Electronic design automation data:
****

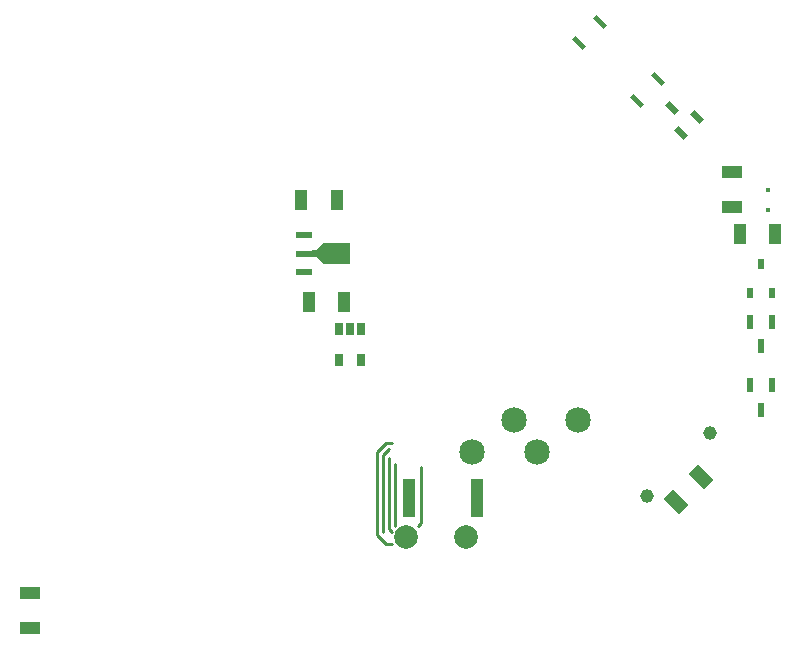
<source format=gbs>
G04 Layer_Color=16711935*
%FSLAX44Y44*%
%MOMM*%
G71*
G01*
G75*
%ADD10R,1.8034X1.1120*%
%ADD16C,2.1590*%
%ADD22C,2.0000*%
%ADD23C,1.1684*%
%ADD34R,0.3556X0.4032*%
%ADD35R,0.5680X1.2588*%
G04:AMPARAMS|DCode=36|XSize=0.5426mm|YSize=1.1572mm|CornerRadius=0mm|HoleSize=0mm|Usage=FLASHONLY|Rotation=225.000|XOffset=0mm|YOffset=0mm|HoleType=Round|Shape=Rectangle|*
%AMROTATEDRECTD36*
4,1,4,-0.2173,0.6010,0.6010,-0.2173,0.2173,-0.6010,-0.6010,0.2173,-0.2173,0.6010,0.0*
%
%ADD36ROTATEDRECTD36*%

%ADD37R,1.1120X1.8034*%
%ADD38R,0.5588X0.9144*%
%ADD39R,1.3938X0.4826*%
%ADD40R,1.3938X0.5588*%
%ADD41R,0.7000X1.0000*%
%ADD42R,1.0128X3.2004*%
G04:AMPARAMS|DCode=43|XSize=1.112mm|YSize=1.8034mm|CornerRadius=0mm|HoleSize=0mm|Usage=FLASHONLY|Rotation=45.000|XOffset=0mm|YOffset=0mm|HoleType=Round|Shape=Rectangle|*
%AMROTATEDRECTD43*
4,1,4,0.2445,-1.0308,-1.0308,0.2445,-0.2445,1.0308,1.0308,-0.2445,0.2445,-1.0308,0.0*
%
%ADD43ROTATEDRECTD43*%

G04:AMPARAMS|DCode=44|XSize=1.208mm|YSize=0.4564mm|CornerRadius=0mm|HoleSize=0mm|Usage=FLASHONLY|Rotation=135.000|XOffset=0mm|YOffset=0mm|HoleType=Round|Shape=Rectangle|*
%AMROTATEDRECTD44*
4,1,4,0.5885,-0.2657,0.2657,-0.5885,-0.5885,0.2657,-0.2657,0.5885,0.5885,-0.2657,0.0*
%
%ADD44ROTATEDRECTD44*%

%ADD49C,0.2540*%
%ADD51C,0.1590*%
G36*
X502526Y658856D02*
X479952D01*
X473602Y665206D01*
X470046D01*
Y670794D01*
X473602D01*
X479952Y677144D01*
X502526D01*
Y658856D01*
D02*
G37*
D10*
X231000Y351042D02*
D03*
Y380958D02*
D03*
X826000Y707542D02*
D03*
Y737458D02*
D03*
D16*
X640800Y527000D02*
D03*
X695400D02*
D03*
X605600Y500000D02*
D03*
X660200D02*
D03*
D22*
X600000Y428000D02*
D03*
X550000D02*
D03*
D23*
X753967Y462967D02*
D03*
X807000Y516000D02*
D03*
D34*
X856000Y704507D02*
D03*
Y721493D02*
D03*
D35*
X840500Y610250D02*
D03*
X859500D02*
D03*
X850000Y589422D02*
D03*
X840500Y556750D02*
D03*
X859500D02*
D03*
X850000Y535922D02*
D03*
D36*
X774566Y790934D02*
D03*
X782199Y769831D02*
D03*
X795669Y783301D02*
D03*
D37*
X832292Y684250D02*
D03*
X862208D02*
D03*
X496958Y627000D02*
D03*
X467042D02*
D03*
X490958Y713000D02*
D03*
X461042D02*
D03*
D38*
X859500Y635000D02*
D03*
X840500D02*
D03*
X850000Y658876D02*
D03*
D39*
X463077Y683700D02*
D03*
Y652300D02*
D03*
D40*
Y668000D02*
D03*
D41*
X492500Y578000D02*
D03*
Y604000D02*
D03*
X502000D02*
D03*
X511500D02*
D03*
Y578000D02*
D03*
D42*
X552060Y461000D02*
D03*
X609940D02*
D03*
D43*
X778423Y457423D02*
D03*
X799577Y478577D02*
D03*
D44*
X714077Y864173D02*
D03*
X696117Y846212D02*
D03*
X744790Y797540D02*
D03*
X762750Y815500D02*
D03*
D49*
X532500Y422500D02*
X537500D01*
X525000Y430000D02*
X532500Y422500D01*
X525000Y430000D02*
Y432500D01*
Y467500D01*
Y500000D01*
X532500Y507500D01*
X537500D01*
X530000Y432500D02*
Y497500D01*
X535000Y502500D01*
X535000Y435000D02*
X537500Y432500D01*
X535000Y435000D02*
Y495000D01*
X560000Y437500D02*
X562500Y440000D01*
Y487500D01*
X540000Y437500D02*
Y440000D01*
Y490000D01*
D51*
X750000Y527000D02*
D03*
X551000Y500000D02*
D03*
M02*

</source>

****

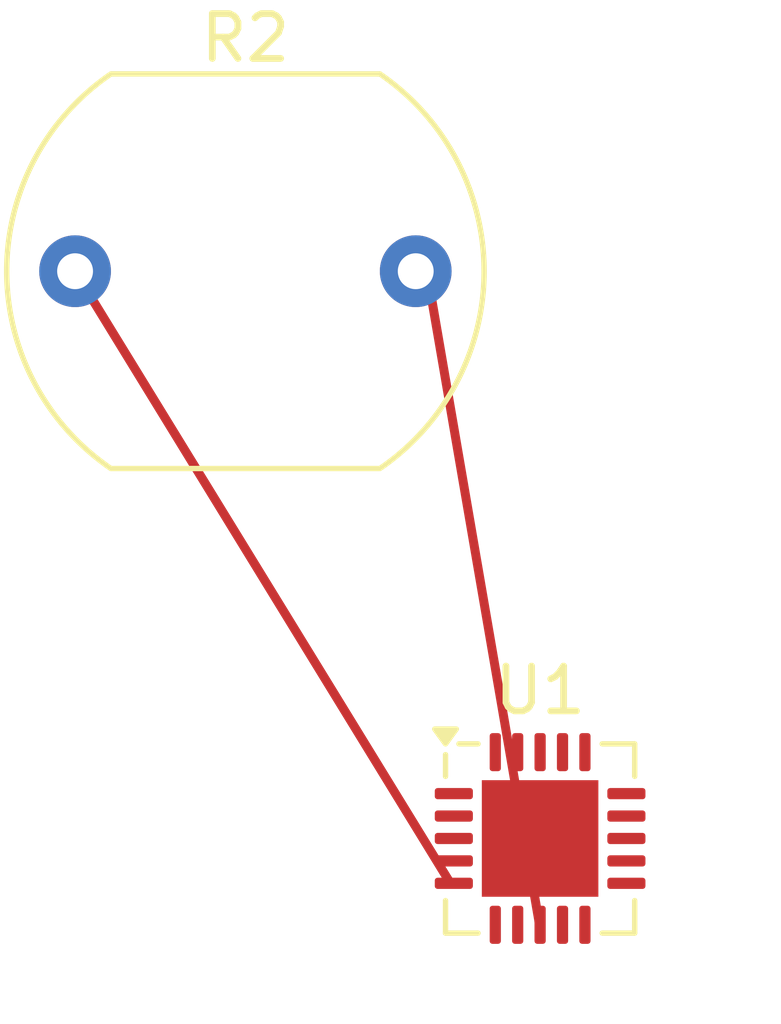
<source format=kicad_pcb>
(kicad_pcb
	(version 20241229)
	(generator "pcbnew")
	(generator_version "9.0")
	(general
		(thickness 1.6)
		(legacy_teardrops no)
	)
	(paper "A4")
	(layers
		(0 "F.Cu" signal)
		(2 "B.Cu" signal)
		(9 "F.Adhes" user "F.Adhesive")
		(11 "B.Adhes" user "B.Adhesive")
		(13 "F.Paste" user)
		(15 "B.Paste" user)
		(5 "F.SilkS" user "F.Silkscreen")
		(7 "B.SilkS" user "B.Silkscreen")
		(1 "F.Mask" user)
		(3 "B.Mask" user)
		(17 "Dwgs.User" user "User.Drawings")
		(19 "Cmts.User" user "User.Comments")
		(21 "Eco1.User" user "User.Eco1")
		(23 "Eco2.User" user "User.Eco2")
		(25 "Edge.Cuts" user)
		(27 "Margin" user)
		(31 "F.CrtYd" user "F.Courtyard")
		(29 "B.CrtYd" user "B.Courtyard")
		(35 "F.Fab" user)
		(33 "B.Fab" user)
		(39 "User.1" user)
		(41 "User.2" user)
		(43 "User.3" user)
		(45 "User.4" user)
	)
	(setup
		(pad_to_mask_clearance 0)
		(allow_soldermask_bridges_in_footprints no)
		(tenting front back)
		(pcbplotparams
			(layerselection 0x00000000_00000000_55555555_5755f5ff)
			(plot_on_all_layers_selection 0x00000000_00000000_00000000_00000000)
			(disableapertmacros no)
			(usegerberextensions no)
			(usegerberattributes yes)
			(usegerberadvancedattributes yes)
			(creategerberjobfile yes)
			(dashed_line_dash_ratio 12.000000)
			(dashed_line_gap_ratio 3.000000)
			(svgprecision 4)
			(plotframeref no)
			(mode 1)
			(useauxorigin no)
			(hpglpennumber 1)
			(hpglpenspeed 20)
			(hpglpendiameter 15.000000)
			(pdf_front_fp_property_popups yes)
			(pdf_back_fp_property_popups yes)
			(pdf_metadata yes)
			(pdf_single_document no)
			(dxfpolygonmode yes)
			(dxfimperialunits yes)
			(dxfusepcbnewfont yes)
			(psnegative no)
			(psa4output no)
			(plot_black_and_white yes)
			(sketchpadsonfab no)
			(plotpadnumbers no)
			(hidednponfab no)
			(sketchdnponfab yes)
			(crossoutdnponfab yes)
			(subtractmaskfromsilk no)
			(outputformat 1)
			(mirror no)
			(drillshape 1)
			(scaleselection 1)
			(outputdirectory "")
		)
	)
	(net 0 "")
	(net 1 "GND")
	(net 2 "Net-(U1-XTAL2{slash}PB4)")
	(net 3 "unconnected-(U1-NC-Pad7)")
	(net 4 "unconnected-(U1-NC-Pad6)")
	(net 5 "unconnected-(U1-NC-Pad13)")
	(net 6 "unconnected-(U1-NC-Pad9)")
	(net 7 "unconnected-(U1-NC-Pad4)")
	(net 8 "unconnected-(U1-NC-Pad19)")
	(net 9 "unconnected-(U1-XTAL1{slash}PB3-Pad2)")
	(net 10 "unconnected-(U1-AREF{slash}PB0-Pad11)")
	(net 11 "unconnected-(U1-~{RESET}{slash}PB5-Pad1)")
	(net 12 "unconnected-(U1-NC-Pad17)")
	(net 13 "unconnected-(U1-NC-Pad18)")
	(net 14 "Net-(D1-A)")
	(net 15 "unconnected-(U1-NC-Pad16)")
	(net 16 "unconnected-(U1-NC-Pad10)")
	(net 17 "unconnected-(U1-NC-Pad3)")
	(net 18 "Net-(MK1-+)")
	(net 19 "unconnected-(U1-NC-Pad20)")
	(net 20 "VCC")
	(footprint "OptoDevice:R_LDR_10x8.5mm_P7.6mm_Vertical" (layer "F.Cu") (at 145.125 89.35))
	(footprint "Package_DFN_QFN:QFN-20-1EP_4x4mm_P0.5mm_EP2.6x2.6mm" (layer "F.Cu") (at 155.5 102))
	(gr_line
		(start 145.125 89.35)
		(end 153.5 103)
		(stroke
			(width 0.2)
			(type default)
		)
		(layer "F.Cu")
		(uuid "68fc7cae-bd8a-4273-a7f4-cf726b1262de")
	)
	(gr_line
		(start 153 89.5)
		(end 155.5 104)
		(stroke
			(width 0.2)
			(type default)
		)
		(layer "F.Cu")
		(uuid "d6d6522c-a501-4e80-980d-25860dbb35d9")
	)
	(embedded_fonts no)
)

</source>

****

◆ **Problem statement**
Copy range, inclusive: the line holding "<source format=kicad_pcb>" to the line holding "(pdf_single_document no)". Reproduce exactly those lines of the records above and no others.

◆ **Result**
<source format=kicad_pcb>
(kicad_pcb
	(version 20241229)
	(generator "pcbnew")
	(generator_version "9.0")
	(general
		(thickness 1.6)
		(legacy_teardrops no)
	)
	(paper "A4")
	(layers
		(0 "F.Cu" signal)
		(2 "B.Cu" signal)
		(9 "F.Adhes" user "F.Adhesive")
		(11 "B.Adhes" user "B.Adhesive")
		(13 "F.Paste" user)
		(15 "B.Paste" user)
		(5 "F.SilkS" user "F.Silkscreen")
		(7 "B.SilkS" user "B.Silkscreen")
		(1 "F.Mask" user)
		(3 "B.Mask" user)
		(17 "Dwgs.User" user "User.Drawings")
		(19 "Cmts.User" user "User.Comments")
		(21 "Eco1.User" user "User.Eco1")
		(23 "Eco2.User" user "User.Eco2")
		(25 "Edge.Cuts" user)
		(27 "Margin" user)
		(31 "F.CrtYd" user "F.Courtyard")
		(29 "B.CrtYd" user "B.Courtyard")
		(35 "F.Fab" user)
		(33 "B.Fab" user)
		(39 "User.1" user)
		(41 "User.2" user)
		(43 "User.3" user)
		(45 "User.4" user)
	)
	(setup
		(pad_to_mask_clearance 0)
		(allow_soldermask_bridges_in_footprints no)
		(tenting front back)
		(pcbplotparams
			(layerselection 0x00000000_00000000_55555555_5755f5ff)
			(plot_on_all_layers_selection 0x00000000_00000000_00000000_00000000)
			(disableapertmacros no)
			(usegerberextensions no)
			(usegerberattributes yes)
			(usegerberadvancedattributes yes)
			(creategerberjobfile yes)
			(dashed_line_dash_ratio 12.000000)
			(dashed_line_gap_ratio 3.000000)
			(svgprecision 4)
			(plotframeref no)
			(mode 1)
			(useauxorigin no)
			(hpglpennumber 1)
			(hpglpenspeed 20)
			(hpglpendiameter 15.000000)
			(pdf_front_fp_property_popups yes)
			(pdf_back_fp_property_popups yes)
			(pdf_metadata yes)
			(pdf_single_document no)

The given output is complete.